VGP Assembly gap analysis
VGP assembly gap annotation vs. AGP file
I'm curious about the lack of gap annotation in the VGP genome assemblies. Looking at the AGP files supplied with the assemblies, for example:
GCA_007474595.1_mLynCan4_v1.p
the chr*.comp.agp.gz files have no references at all to the gaps in the assembly.
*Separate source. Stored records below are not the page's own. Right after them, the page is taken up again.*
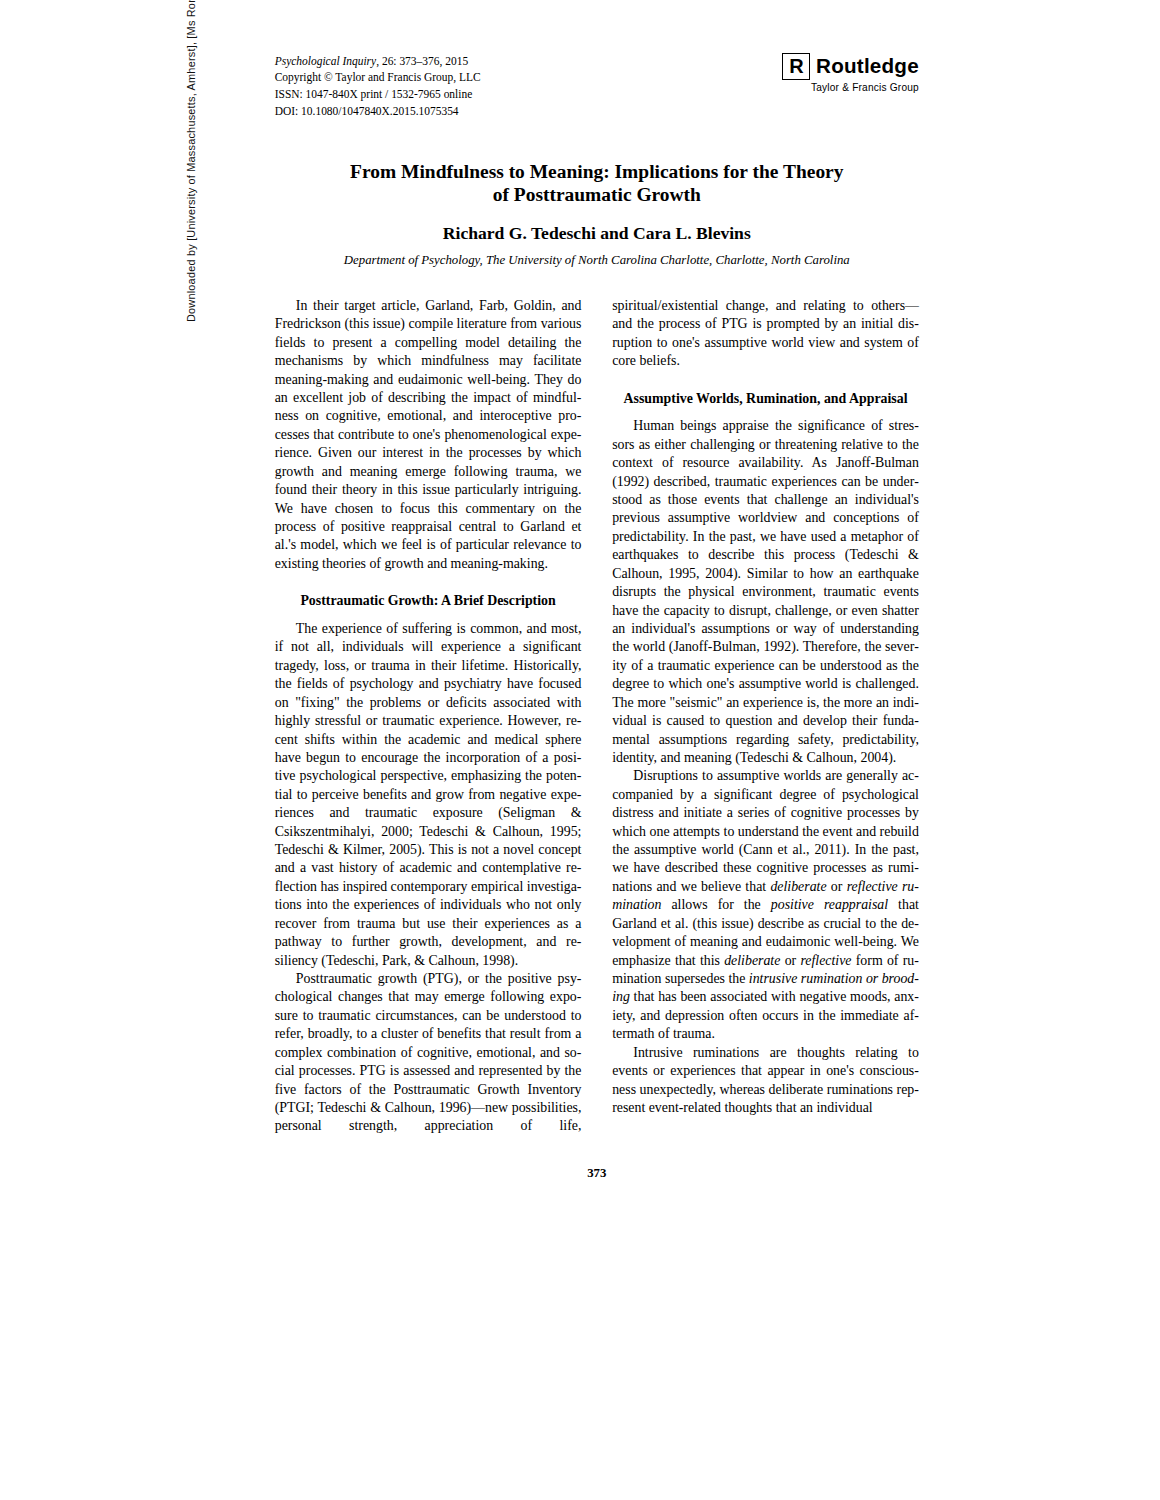Downloaded by [University of Massachusetts, Amherst], [Ms Ronnie Janoff-Bulman] at 08:09 04 December 2015
Psychological Inquiry, 26: 373–376, 2015
Copyright © Taylor and Francis Group, LLC
ISSN: 1047-840X print / 1532-7965 online
DOI: 10.1080/1047840X.2015.1075354
RRoutledge
Taylor & Francis Group
From Mindfulness to Meaning: Implications for the Theory
of Posttraumatic Growth
Richard G. Tedeschi and Cara L. Blevins
Department of Psychology, The University of North Carolina Charlotte, Charlotte, North Carolina
In their target article, Garland, Farb, Goldin, and Fredrickson (this issue) compile literature from various fields to present a compelling model detailing the mechanisms by which mindfulness may facilitate meaning-making and eudaimonic well-being. They do an excellent job of describing the impact of mindfulness on cognitive, emotional, and interoceptive processes that contribute to one's phenomenological experience. Given our interest in the processes by which growth and meaning emerge following trauma, we found their theory in this issue particularly intriguing. We have chosen to focus this commentary on the process of positive reappraisal central to Garland et al.'s model, which we feel is of particular relevance to existing theories of growth and meaning-making.
Posttraumatic Growth: A Brief Description
The experience of suffering is common, and most, if not all, individuals will experience a significant tragedy, loss, or trauma in their lifetime. Historically, the fields of psychology and psychiatry have focused on "fixing" the problems or deficits associated with highly stressful or traumatic experience. However, recent shifts within the academic and medical sphere have begun to encourage the incorporation of a positive psychological perspective, emphasizing the potential to perceive benefits and grow from negative experiences and traumatic exposure (Seligman & Csikszentmihalyi, 2000; Tedeschi & Calhoun, 1995; Tedeschi & Kilmer, 2005). This is not a novel concept and a vast history of academic and contemplative reflection has inspired contemporary empirical investigations into the experiences of individuals who not only recover from trauma but use their experiences as a pathway to further growth, development, and resiliency (Tedeschi, Park, & Calhoun, 1998).
Posttraumatic growth (PTG), or the positive psychological changes that may emerge following exposure to traumatic circumstances, can be understood to refer, broadly, to a cluster of benefits that result from a complex combination of cognitive, emotional, and social processes. PTG is assessed and represented by the five factors of the Posttraumatic Growth Inventory (PTGI; Tedeschi & Calhoun, 1996)—new possibilities, personal strength, appreciation of life, spiritual/existential change, and relating to others—and the process of PTG is prompted by an initial disruption to one's assumptive world view and system of core beliefs.
Assumptive Worlds, Rumination, and Appraisal
Human beings appraise the significance of stressors as either challenging or threatening relative to the context of resource availability. As Janoff-Bulman (1992) described, traumatic experiences can be understood as those events that challenge an individual's previous assumptive worldview and conceptions of predictability. In the past, we have used a metaphor of earthquakes to describe this process (Tedeschi & Calhoun, 1995, 2004). Similar to how an earthquake disrupts the physical environment, traumatic events have the capacity to disrupt, challenge, or even shatter an individual's assumptions or way of understanding the world (Janoff-Bulman, 1992). Therefore, the severity of a traumatic experience can be understood as the degree to which one's assumptive world is challenged. The more "seismic" an experience is, the more an individual is caused to question and develop their fundamental assumptions regarding safety, predictability, identity, and meaning (Tedeschi & Calhoun, 2004).
Disruptions to assumptive worlds are generally accompanied by a significant degree of psychological distress and initiate a series of cognitive processes by which one attempts to understand the event and rebuild the assumptive world (Cann et al., 2011). In the past, we have described these cognitive processes as ruminations and we believe that deliberate or reflective rumination allows for the positive reappraisal that Garland et al. (this issue) describe as crucial to the development of meaning and eudaimonic well-being. We emphasize that this deliberate or reflective form of rumination supersedes the intrusive rumination or brooding that has been associated with negative moods, anxiety, and depression often occurs in the immediate aftermath of trauma.
Intrusive ruminations are thoughts relating to events or experiences that appear in one's consciousness unexpectedly, whereas deliberate ruminations represent event-related thoughts that an individual
373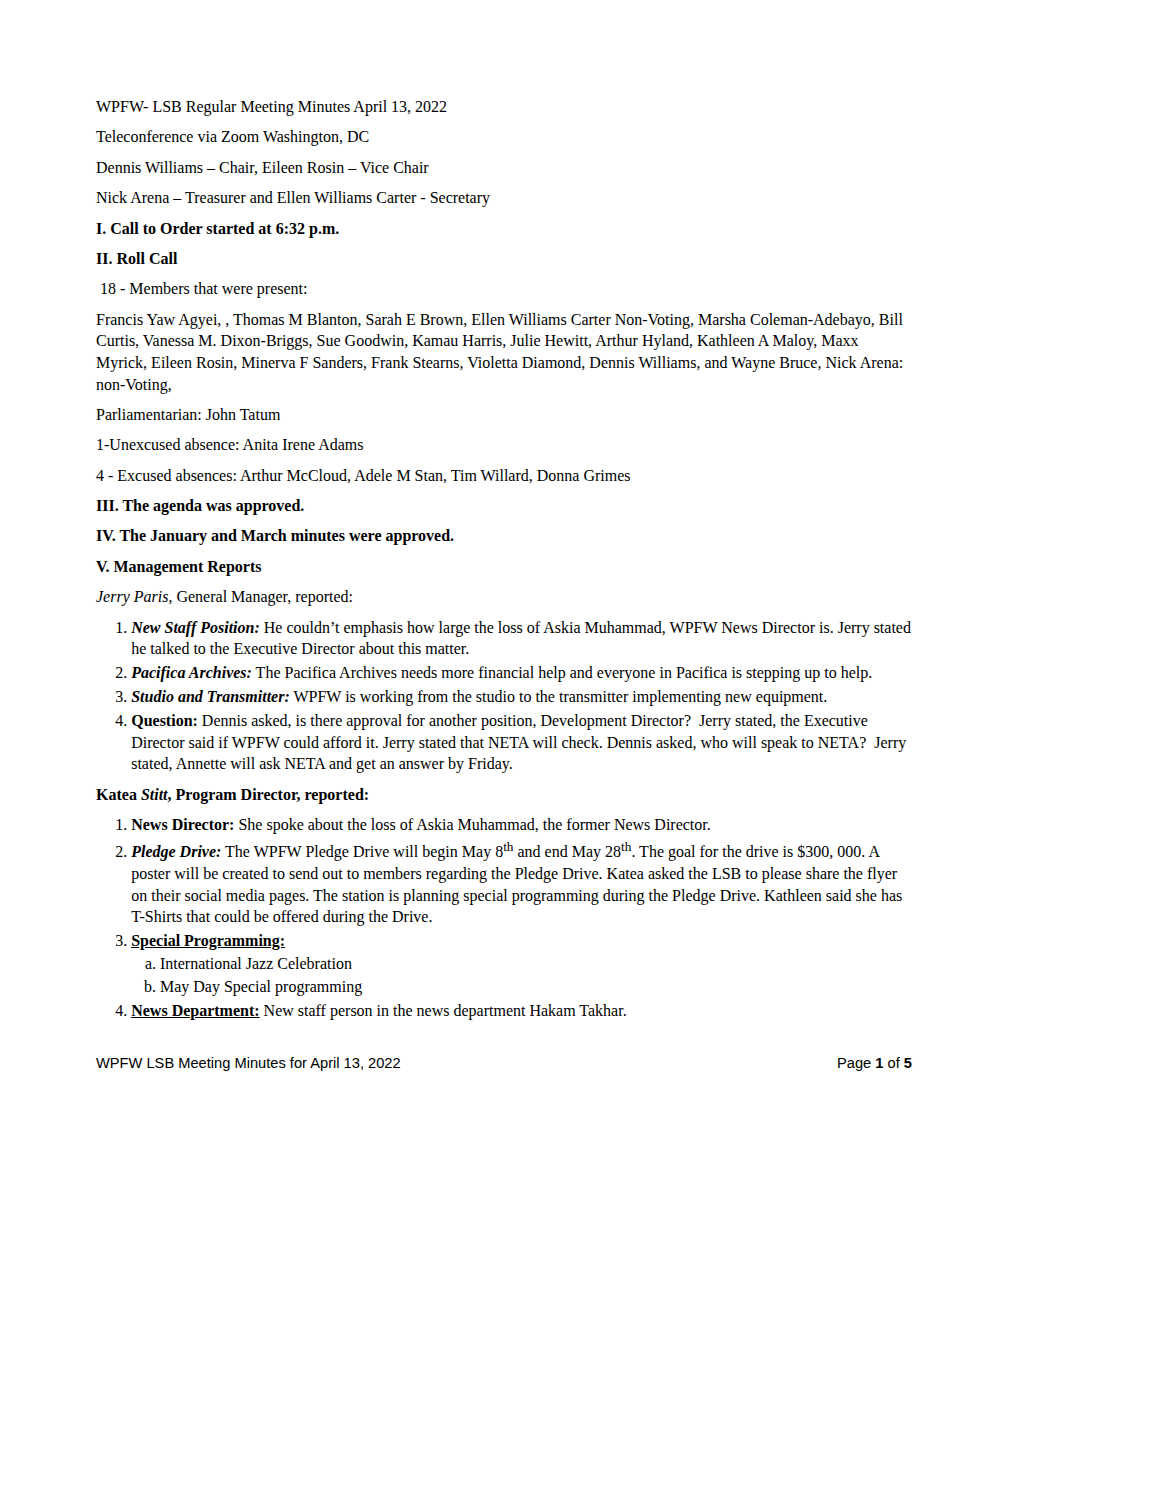WPFW- LSB Regular Meeting Minutes April 13, 2022
Teleconference via Zoom Washington, DC
Dennis Williams – Chair, Eileen Rosin – Vice Chair
Nick Arena – Treasurer and Ellen Williams Carter - Secretary
I. Call to Order started at 6:32 p.m.
II. Roll Call
18 - Members that were present:
Francis Yaw Agyei, , Thomas M Blanton, Sarah E Brown, Ellen Williams Carter Non-Voting, Marsha Coleman-Adebayo, Bill Curtis, Vanessa M. Dixon-Briggs, Sue Goodwin, Kamau Harris, Julie Hewitt, Arthur Hyland, Kathleen A Maloy, Maxx Myrick, Eileen Rosin, Minerva F Sanders, Frank Stearns, Violetta Diamond, Dennis Williams, and Wayne Bruce, Nick Arena: non-Voting,
Parliamentarian: John Tatum
1-Unexcused absence: Anita Irene Adams
4 - Excused absences: Arthur McCloud, Adele M Stan, Tim Willard, Donna Grimes
III. The agenda was approved.
IV. The January and March minutes were approved.
V. Management Reports
Jerry Paris, General Manager, reported:
New Staff Position: He couldn’t emphasis how large the loss of Askia Muhammad, WPFW News Director is. Jerry stated he talked to the Executive Director about this matter.
Pacifica Archives: The Pacifica Archives needs more financial help and everyone in Pacifica is stepping up to help.
Studio and Transmitter: WPFW is working from the studio to the transmitter implementing new equipment.
Question: Dennis asked, is there approval for another position, Development Director? Jerry stated, the Executive Director said if WPFW could afford it. Jerry stated that NETA will check. Dennis asked, who will speak to NETA? Jerry stated, Annette will ask NETA and get an answer by Friday.
Katea Stitt, Program Director, reported:
News Director: She spoke about the loss of Askia Muhammad, the former News Director.
Pledge Drive: The WPFW Pledge Drive will begin May 8th and end May 28th. The goal for the drive is $300, 000. A poster will be created to send out to members regarding the Pledge Drive. Katea asked the LSB to please share the flyer on their social media pages. The station is planning special programming during the Pledge Drive. Kathleen said she has T-Shirts that could be offered during the Drive.
Special Programming:
International Jazz Celebration
May Day Special programming
News Department: New staff person in the news department Hakam Takhar.
WPFW LSB Meeting Minutes for April 13, 2022 Page 1 of 5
Of the 24 assemblies I have seen to date, only one has any gap annotation in the AGP files:
GCF_900246225.1_fAstCal1.2
with the following characteristics of the annotated gaps:
Assembly ID
UCSC browser link |
assembly
size |
sequence
count |
number
of gaps |
total
gap size |
smallest
gap |
largest
gap |
median
size |
mean
size |
common name
VGP link |
---|---|---|---|---|---|---|---|---|---|
GCF_900246225.1_fAstCal1.2 | 880,445,564 | 249 | 115 | 11,500 | 100 | 100 | 100 | 100.0 | eastern happy |
The actual total gaps in this assembly are much more than indicated in these AGP file specifications.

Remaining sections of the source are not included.